Der kalte Umgang mit Obdachlosen ist die Art von „Solidarität“, wie sie seit Corona auch von LINKE, SPD und Grüne definiert wird. Die verantwortlichen Politiker sollten sich auch nicht hinter der Kälte des jeweils handelnden Amtes verstecken dürfen: Der Geist der Kälte wurde von „ganz oben“ durch Politiker und Journalisten vorsätzlich in unserer Gesellschaft gestreut – wenn nun niedere Beamte danach handeln, sind Medien und Politik immer mitverantwortlich. Der Geist der Kälte hat sich seit Corona bereits in Besuchsverboten für Sterbende geäußert oder in monatelangen Einschränkungen bei Bildung, Bewegung und Kontakten für Kinder oder in einer allgemeinen und vorsätzlichen Polarisierung der Gesellschaft. Dieser Geist kommt noch zu den bereits vor Corona bestehenden sozialen Gräben hinzu. Dem real existierenden Corona-Virus hätte auf anderen Wegen begegnet werden können und müssen.

Indem die LINKE die Impfpflicht unterstützt (im Land Berlin und im Bund), bemäntelt sie ebenso wie die Ampel-Parteien unsoziale und autoritäre Tendenzen. Viele Bürger vermuten „hinter“ der Impfkampagne zusätzlich noch die Ebene der Überwachung, der Datenbanken und der Passierscheine – nach dieser Sichtweise wäre die Impfkampagne auch Vehikel und Einfallstor für Elemente der Kontrolle.

Etwas ist zerbrochen

Die ausbleibende (breite und hörbare) Empörung über die Berliner Vorgänge zeigt: Es ist etwas zerbrochen in dieser Gesellschaft – und diese Brüche werden von den (Un-)Verantwortlichen billigend in Kauf genommen und sogar noch zusätzlich geschürt, wie die letzten Tage einmal mehr verdeutlicht haben: Die Verantwortlichen für das Skandal-Urteil des Verfassungsgerichts, für die Ankündigung der Impfpflicht oder für die Berufung Karl Lauterbachs möchten nicht versöhnen: Sie möchten provozieren und bestehende Konflikte vorsätzlich und zusätzlich eskalieren.

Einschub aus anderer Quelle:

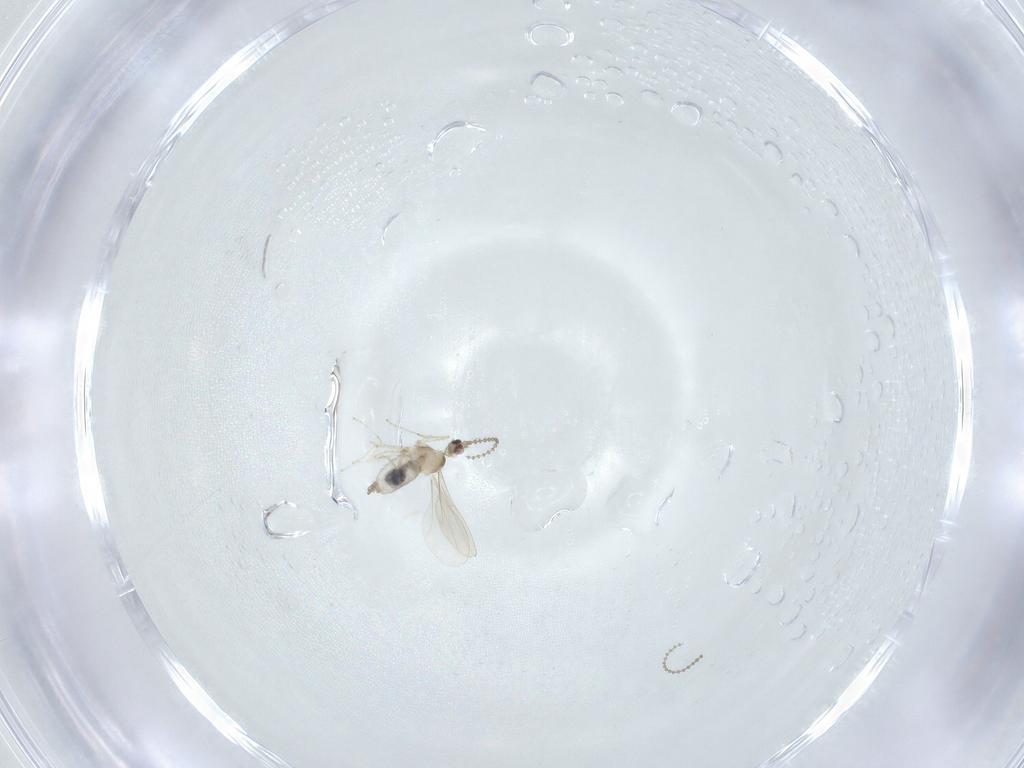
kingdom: Animalia
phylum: Arthropoda
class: Insecta
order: Diptera
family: Cecidomyiidae
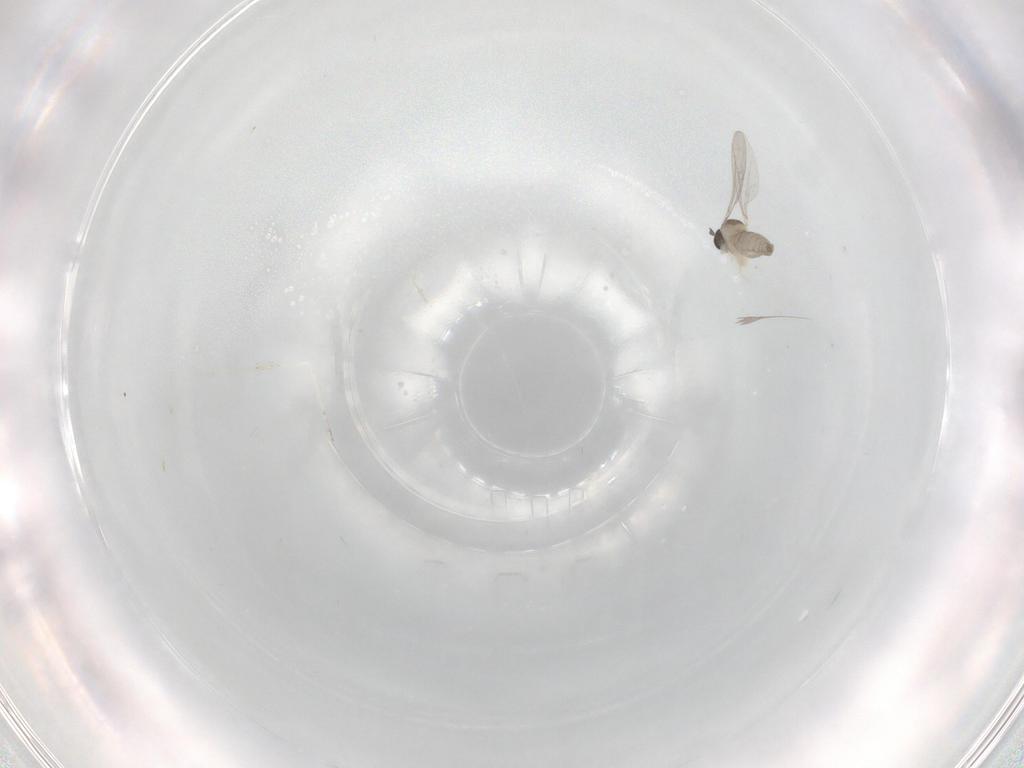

Verstörend ist einmal mehr, dass von „linker“ Seite teils besonders autoritäre Corona-Forderungen erklingen. Wie die Ärmsten „durch die Pandemie kommen“, haben wir hier gerade gelesen. Wie obszön die Superreichen gleichzeitig von der unsozialen Corona-Politik profitieren, macht ein aktueller Bericht deutlich.